Work instructions: For the entries below, the expected answer is the line with "Project Name: The", the line with "Implications for future projects", and every line between them, exactly as written, and nothing more.

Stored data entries
-------------------------
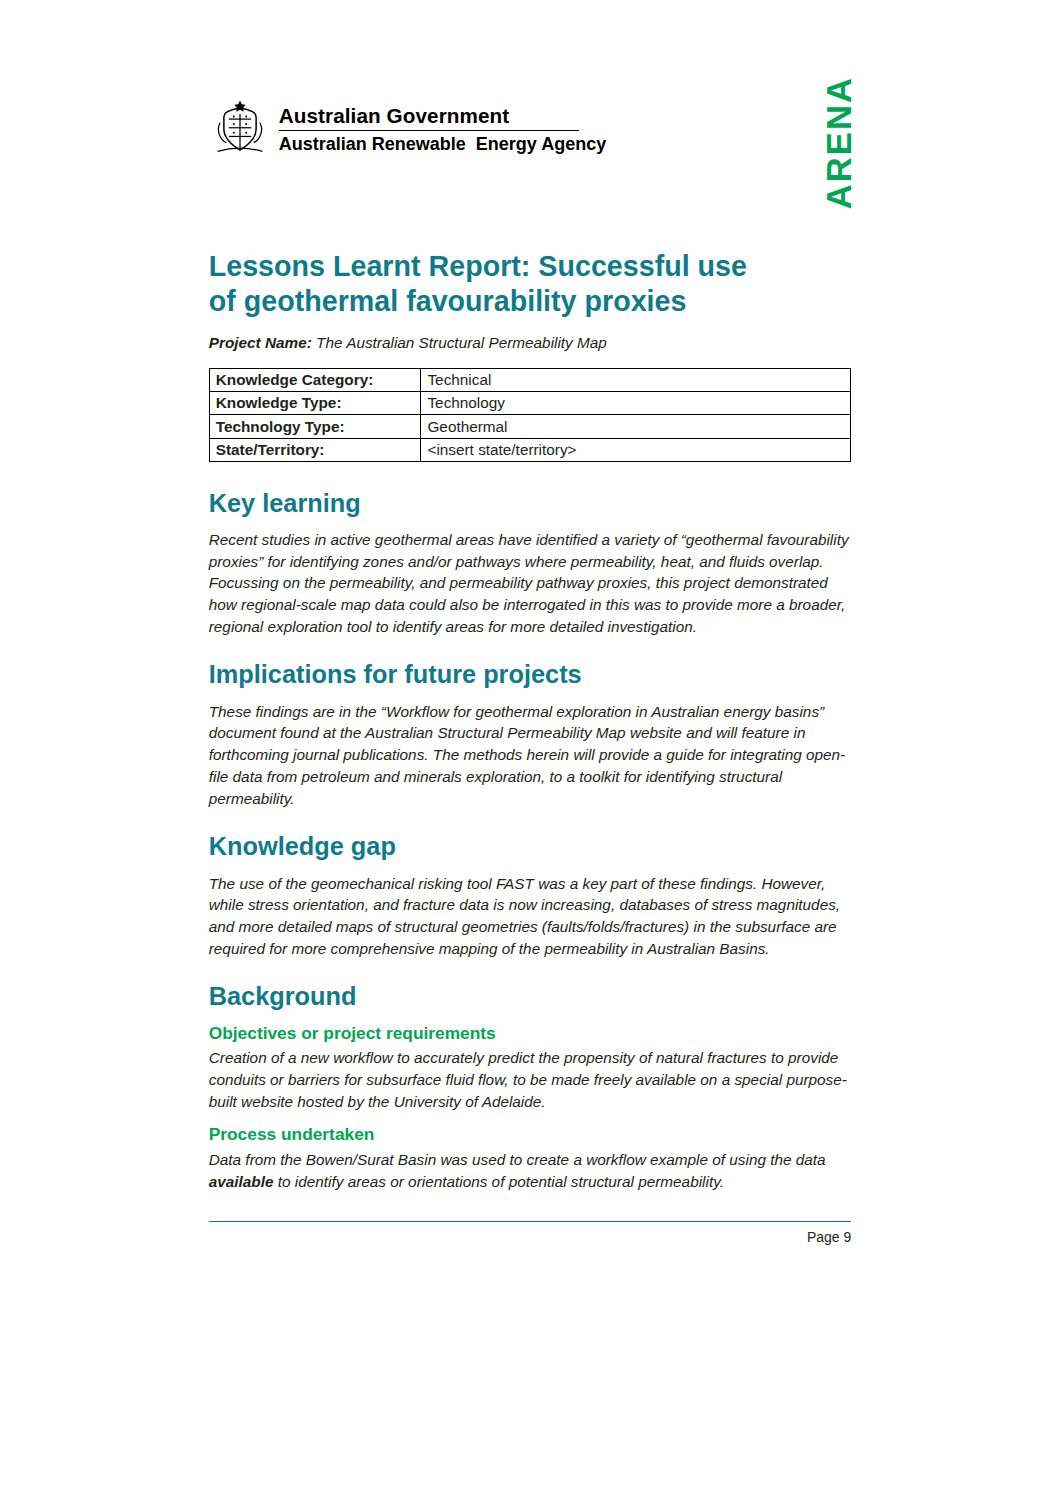ARENA
Australian Government
Australian Renewable Energy Agency
Lessons Learnt Report: Successful use of geothermal favourability proxies
Project Name: The Australian Structural Permeability Map
| Knowledge Category: | Technical |
| Knowledge Type: | Technology |
| Technology Type: | Geothermal |
| State/Territory: | <insert state/territory> |
Key learning
Recent studies in active geothermal areas have identified a variety of “geothermal favourability proxies” for identifying zones and/or pathways where permeability, heat, and fluids overlap. Focussing on the permeability, and permeability pathway proxies, this project demonstrated how regional-scale map data could also be interrogated in this was to provide more a broader, regional exploration tool to identify areas for more detailed investigation.
Implications for future projects
These findings are in the “Workflow for geothermal exploration in Australian energy basins” document found at the Australian Structural Permeability Map website and will feature in forthcoming journal publications. The methods herein will provide a guide for integrating open-file data from petroleum and minerals exploration, to a toolkit for identifying structural permeability.
Knowledge gap
The use of the geomechanical risking tool FAST was a key part of these findings. However, while stress orientation, and fracture data is now increasing, databases of stress magnitudes, and more detailed maps of structural geometries (faults/folds/fractures) in the subsurface are required for more comprehensive mapping of the permeability in Australian Basins.
Background
Objectives or project requirements
Creation of a new workflow to accurately predict the propensity of natural fractures to provide conduits or barriers for subsurface fluid flow, to be made freely available on a special purpose-built website hosted by the University of Adelaide.
Process undertaken
Data from the Bowen/Surat Basin was used to create a workflow example of using the data available to identify areas or orientations of potential structural permeability.
Page 9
-------------------------
Answer section:
Project Name: The Australian Structural Permeability Map
| Knowledge Category: | Technical |
| Knowledge Type: | Technology |
| Technology Type: | Geothermal |
| State/Territory: | <insert state/territory> |
Key learning
Recent studies in active geothermal areas have identified a variety of “geothermal favourability proxies” for identifying zones and/or pathways where permeability, heat, and fluids overlap. Focussing on the permeability, and permeability pathway proxies, this project demonstrated how regional-scale map data could also be interrogated in this was to provide more a broader, regional exploration tool to identify areas for more detailed investigation.
Implications for future projects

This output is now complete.